The Pentagon remains openly hostile to the “program,” as President Bush calls it. And its spokesman offers up some very harsh words for Jessen and Mitchell:

Kleinman agrees. “The nation was frankly angry,” he said, emphasizing that he’s speaking for himself and not the Defense Dept. “The psychologists come in, when in fact they don’t know what they’re talking about. There was a lack of understanding of what resistance is all about. It’s designed to cause propaganda, not to get them to tell the truth—what we trained our people to resist.”

Key to the Bush Administration’s pro torture mantra is the claim that torture works. Every time the program comes under attack, we’re told that “lives have been saved.” When asked for examples, we’re usually told “sorry, that’s classified.” And the few cases that have become public knowledge do not support the Administration’s claims. Most recently, the treatment of Abu Zubaydah was held up as a positive example, but the FBI immediately disputed it, arguing that no useful intelligence emerged from the use of harsh techniques in his case. The Bush Administration seems to have a losing position on this point. It can sustain itself only by using its position in power to dictate official responses. Within the agency, opposition to the torture practices continues to build.

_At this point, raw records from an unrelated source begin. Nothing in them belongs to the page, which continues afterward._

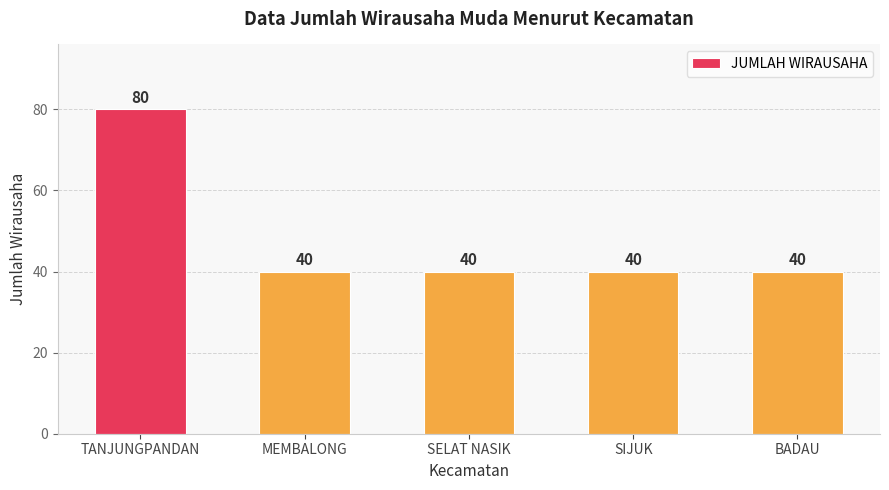

Reading left to right, transcribe all the data shown in this chart.

80	40	40	40	40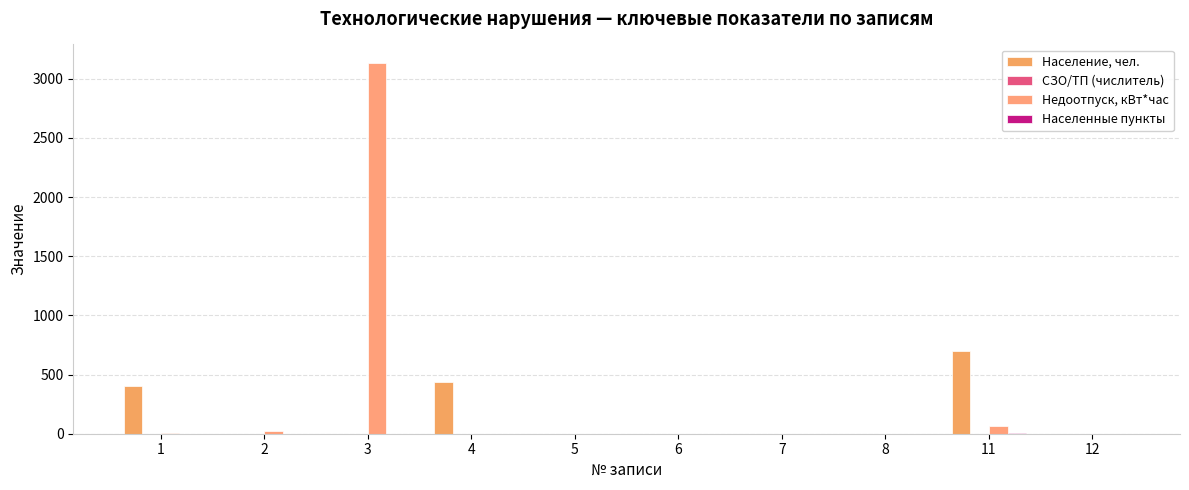

Reading right to left, transcribe all the data shown in this chart.

Население, чел.: 0.0	700.0	0.0	0.0	0.0	0.0	441.0	0.0	0.0	400.0
СЗО/ТП (числитель): 0.0	0.0	0.0	0.0	0.0	0.0	0.0	0.0	0.0	1.0
Недоотпуск, кВт*час: 0.0	63.9	0.0	0.0	0.0	0.0	0.0	3133.0	22.8	2.0
Населенные пункты: 0.0	4.0	0.0	0.0	1.0	0.0	1.0	0.0	0.0	1.0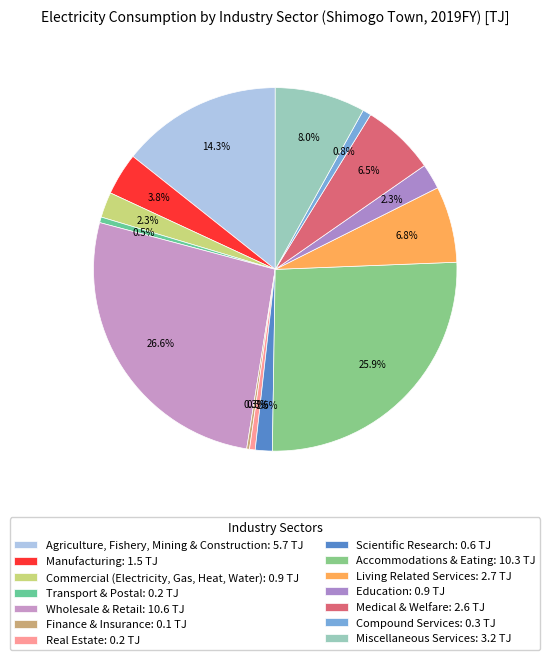

Which category has the biggest portion of the pie?

Wholesale & Retail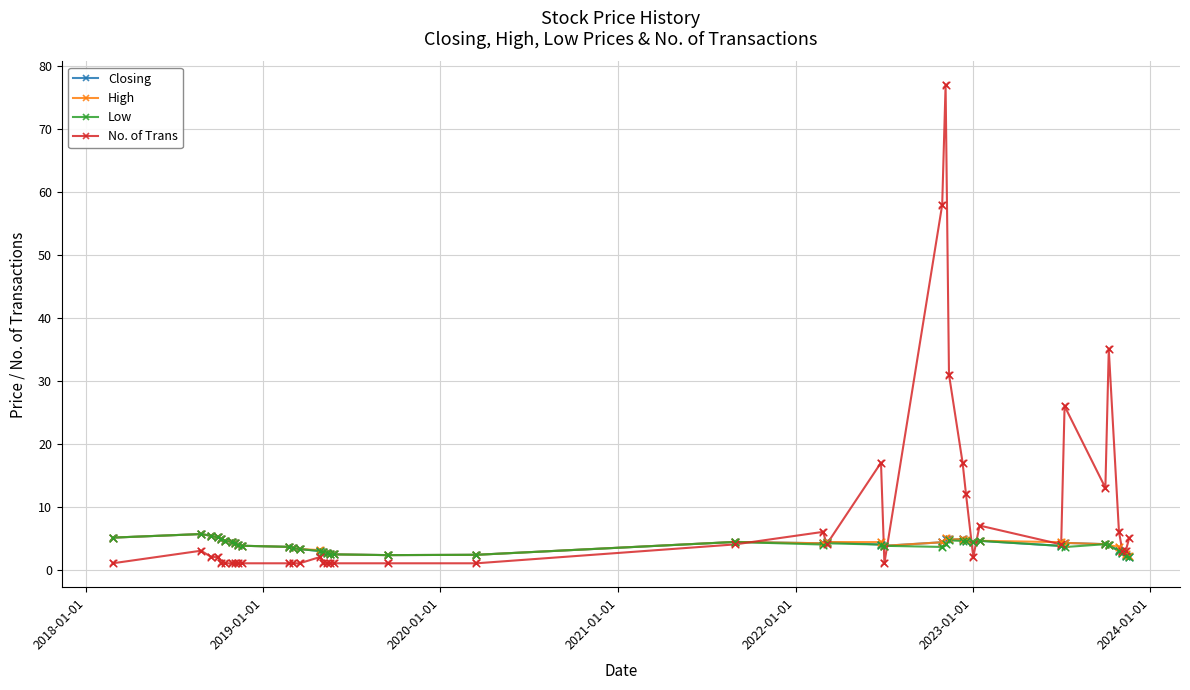

Which series has the largest total across all categories?

No. of Trans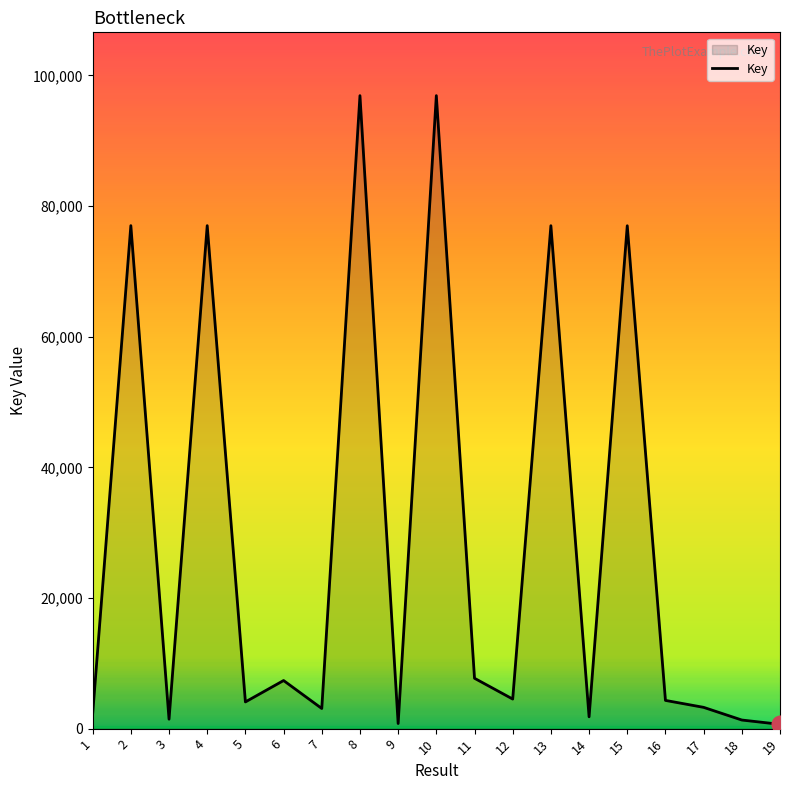

What value does the data have at 12, to the nearest 10?

4530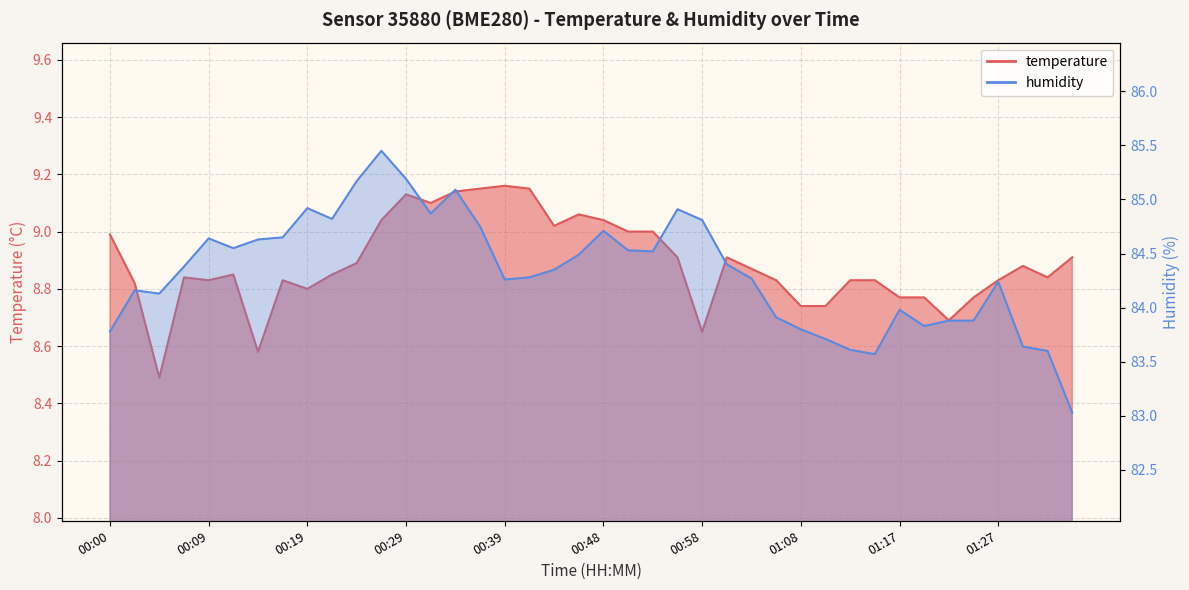

How many series are shown in this chart?

2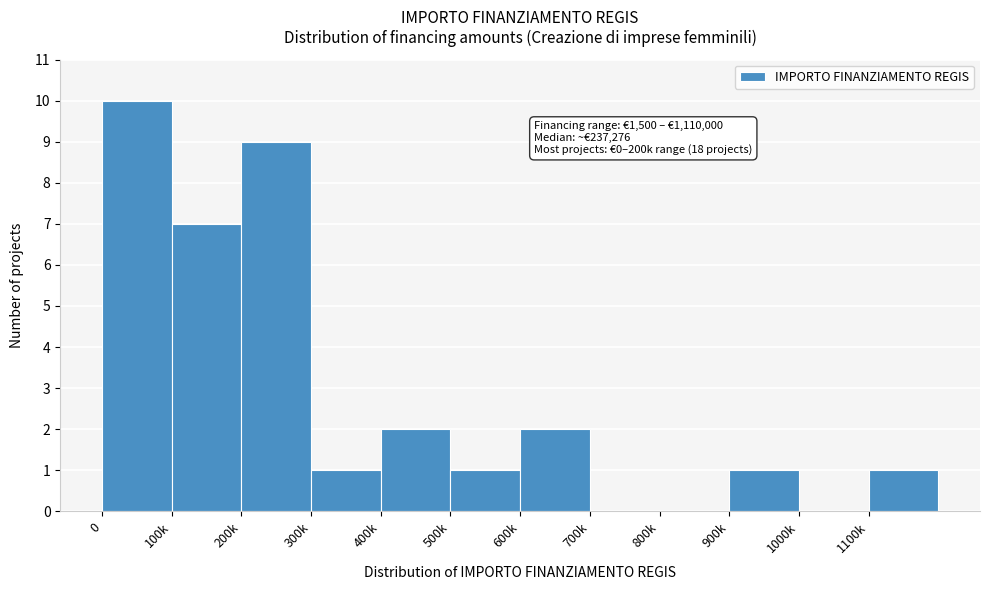

Reading left to right, extract all data points from this chart.

0=10	100k=7	200k=9	300k=1	400k=2	500k=1	600k=2	700k=0	800k=0	900k=1	1000k=0	1100k=1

The former senior intelligence official contends that torture is a tricky and subjective category. “Some of this stuff is bizarre,” the ex-official said. “You can’t take a fundamentalist Islamist and put a good-looking nude woman in front of him because it’ll embarrass him and cause him stress. Well, you can put her in front of me.” But this official, who was active at CIA during the interrogations of Zubaydah, al-Libi and the man that the CIA calls “KSM” suggested that their interrogations didn’t provide the intelligence treasure troves that Bush has claimed. “We didn’t have any extraordinary breakthroughs,” he said. “We didn’t know if we had the right people under control, and don’t know if these people didn’t know anything, or we just didn’t have the right skill sets to get it out of them. . .”

Nearly seven years after 9/11, the Intelligence Science Board finds CIA interrogations are still on a poor footing. The legacy of torture will be with the U.S. in myriad ways for a long time: perhaps through a prosecution of Rodriguez, or even interrogators themselves; perhaps through innocent Iraqis tortured by U.S. officials who then become terrorists and seek revenge; perhaps through its effect on interrogators themselves. “You don’t torture people and lead a normal life afterwards,” the former senior Operations official said.

As we start the seventh year following 9/11, the torture issue seems entrenched, and the Bush Administration continues to wield impressive powers to cloak its dark dealings and to build public support for them. But in the end, as Ackerman notes, paraphrasing Tallyrand, torture is worse than a crime. It is a blunder.